▶ SOURCE TEXT:
::::

Paterson to Submit Budget Bills in Lieu of Full Budget

New York Gov. David Paterson said Tuesday he plans to submit budget bills and threatened to include them in next week’s emergency spending bills if they aren’t passed.

Paterson also said he would keep the Legislature in session working on the budget if they have not enacted a budget by the end of the legislative session on Monday.

“I would like the Legislature to pass these bills during this week so as to try to avoid a problem with next week’s emergency appropriation,” Paterson said in a telephone conference with reporters. “We have to make some tough choices and that means reductions.”

The bills would include budgets for economic development, transportation, and public safety. Paterson did not elaborate on what he would include in the bills.

“I think you’ll see it soon enough,” Paterson said. “I’m not going to get down into the weeds.”

The bills were still being drafted and would have a mix of measures already agreed upon by the Legislative majority and other proposals, said spokeswoman Jessica Bassett.

::::

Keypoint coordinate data
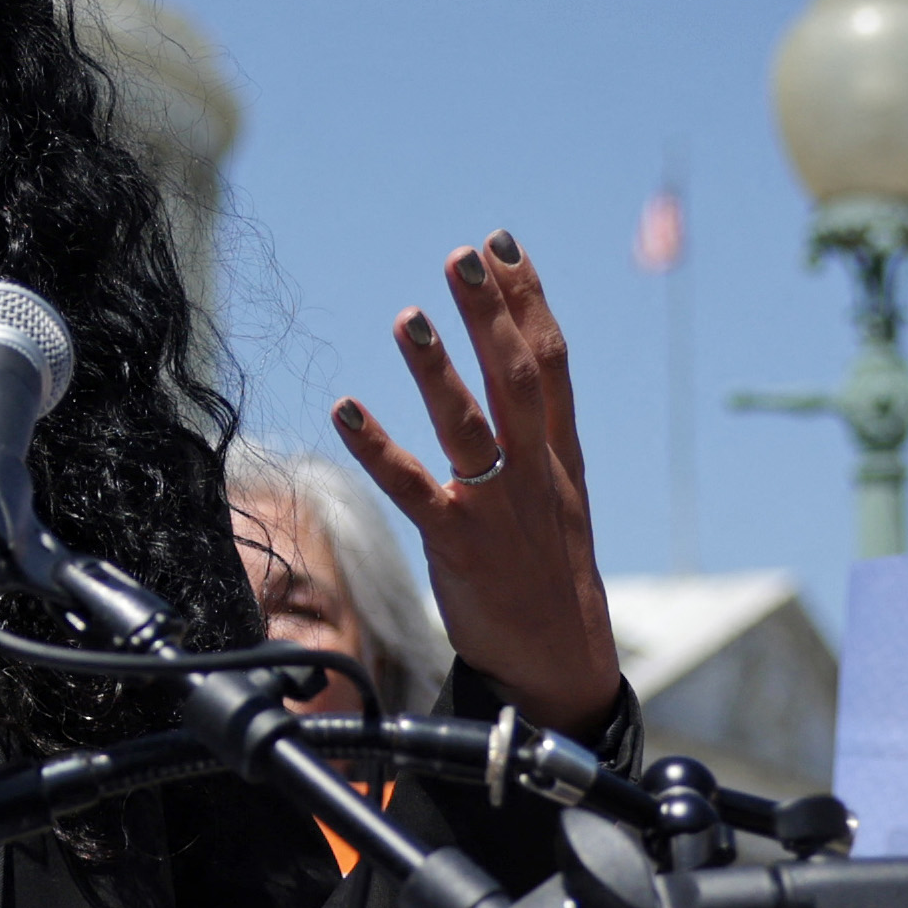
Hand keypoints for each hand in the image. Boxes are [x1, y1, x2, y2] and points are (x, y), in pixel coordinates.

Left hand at [329, 230, 617, 736]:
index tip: (504, 246)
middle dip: (491, 315)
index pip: (549, 364)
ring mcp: (498, 509)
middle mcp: (534, 473)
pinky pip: (414, 490)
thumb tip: (511, 367)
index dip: (528, 302)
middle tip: (463, 256)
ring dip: (438, 371)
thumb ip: (536, 432)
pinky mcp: (459, 546)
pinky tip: (346, 410)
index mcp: (559, 456)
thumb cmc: (549, 570)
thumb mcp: (559, 493)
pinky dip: (378, 448)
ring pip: (470, 428)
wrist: (561, 661)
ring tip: (410, 318)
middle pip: (516, 380)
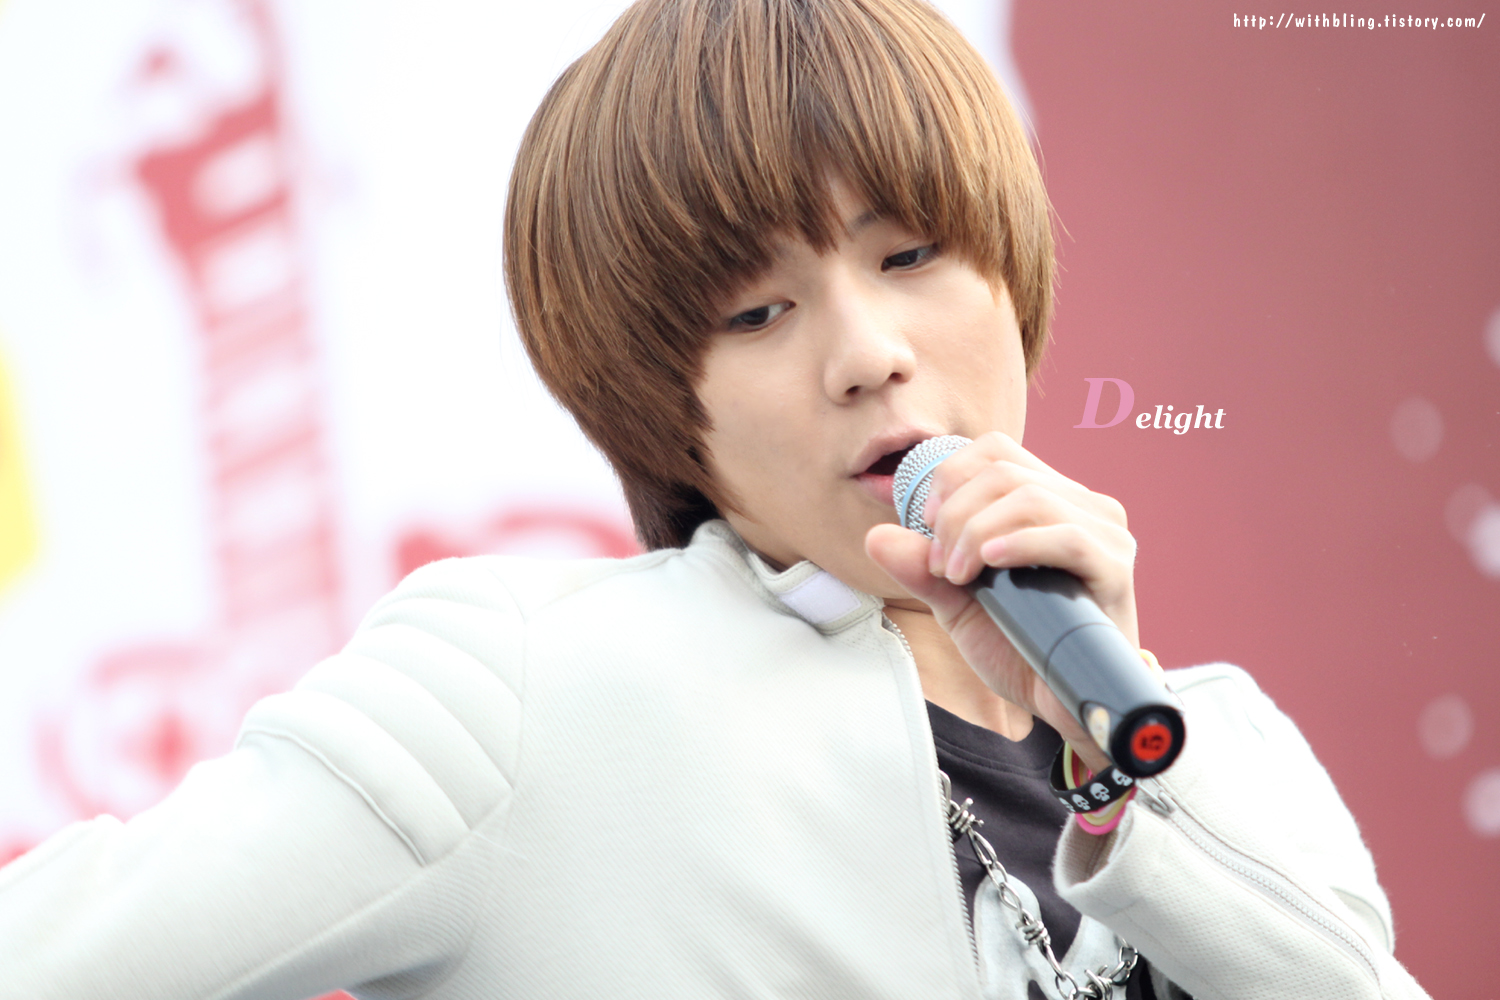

::::

▶ REQUIRED WORK:
1. List the budget areas that the article on Paterson's budget bills says the bills would include.
2. Rewrite the part of the article on Paterson's budget bills that begins at the words "The bills were" and ends after "spokeswoman Jessica Bassett.", replacing "spokeswoman" with "press secretary".

▶ SOLUTIONS BY TASK:
1. economic development, transportation, public safety

2.
The bills were still being drafted and would have a mix of measures already agreed upon by the Legislative majority and other proposals, said press secretary Jessica Bassett.